= Neville Wanless =

English broadcaster (1931–2020)

Neville Wanless (28 July 1931 – 4 December 2020) was an English broadcaster from North East England, best known for his work at Tyne Tees Television.

==Biography==
Born in Wallsend-on-Tyne, Wanless was educated at St Bees School in the Lake District and trained at the London Academy of Music and Dramatic Art, where he won gold, silver and bronze medals for acting, verse speaking and elocution.

His broadcasting career started in 1961 as a freelance announcer and newsreader for the BBC Home Service's regional opt-outs in the North East and Cumbria, based in Newcastle. He continued with the opt-out bulletins (later broadcast as Radio 4 North East) until 1975.

Wanless joined Tyne Tees Television in 1971 as a continuity announcer, newsreader and promotions writer. He also presented two daily features - the what's on guide Lookaround and The Birthday Spot for children.

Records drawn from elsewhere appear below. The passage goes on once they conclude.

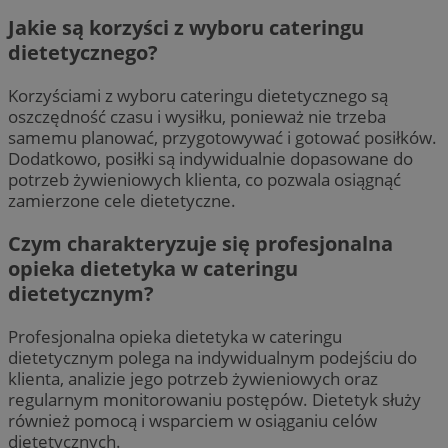
Jakie są korzyści z wyboru cateringu
dietetycznego?
Korzyściami z wyboru cateringu dietetycznego są
oszczędność czasu i wysiłku, ponieważ nie trzeba
samemu planować, przygotowywać i gotować posiłków.
Dodatkowo, posiłki są indywidualnie dopasowane do
potrzeb żywieniowych klienta, co pozwala osiągnąć
zamierzone cele dietetyczne.
Czym charakteryzuje się profesjonalna
opieka dietetyka w cateringu
dietetycznym?
Profesjonalna opieka dietetyka w cateringu
dietetycznym polega na indywidualnym podejściu do
klienta, analizie jego potrzeb żywieniowych oraz
regularnym monitorowaniu postępów. Dietetyk służy
również pomocą i wsparciem w osiąganiu celów
dietetycznych.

Latterly, he became the station's longest serving announcer and held the posts of Senior Announcer and Head of Presentation until his retirement in 1988, when Bill Steel took over the role although he continued to be a relief announcer at Tyne Tees until around 1991.

Wanless also worked as a voiceover artist on TV and radio commercials and for corporate videos. During the early 1970s, he also freelanced as a continuity announcer at Border Television in Carlisle.

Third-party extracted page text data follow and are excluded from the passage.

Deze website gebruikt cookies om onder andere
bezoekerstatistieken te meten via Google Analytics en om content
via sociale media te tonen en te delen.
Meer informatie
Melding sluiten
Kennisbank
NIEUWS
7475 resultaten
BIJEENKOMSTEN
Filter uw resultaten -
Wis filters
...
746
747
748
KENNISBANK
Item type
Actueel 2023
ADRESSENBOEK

As an actor, he had a number of TV roles, including the drama series Spender and the Tyne Tees adaptation of the C. P. Taylor play And a Nightingale Sang in 1989. On stage, he appeared in productions at the Theatre Royal in Newcastle and other North East venues.

After retiring from television, Wanless continued his radio work, including stints with Radio Tees, Great North Radio and Century Radio North East. In later years, he hosted My Way, a Sunday evening show on hospital radio station Radio Tyneside, where he was a long-serving presenter.

Wanless died at North Tyneside General Hospital in North Shields on 4 December 2020, aged 89. He is survived by his wife, Pat, whom he married in July 1960, and their daughter Melanie.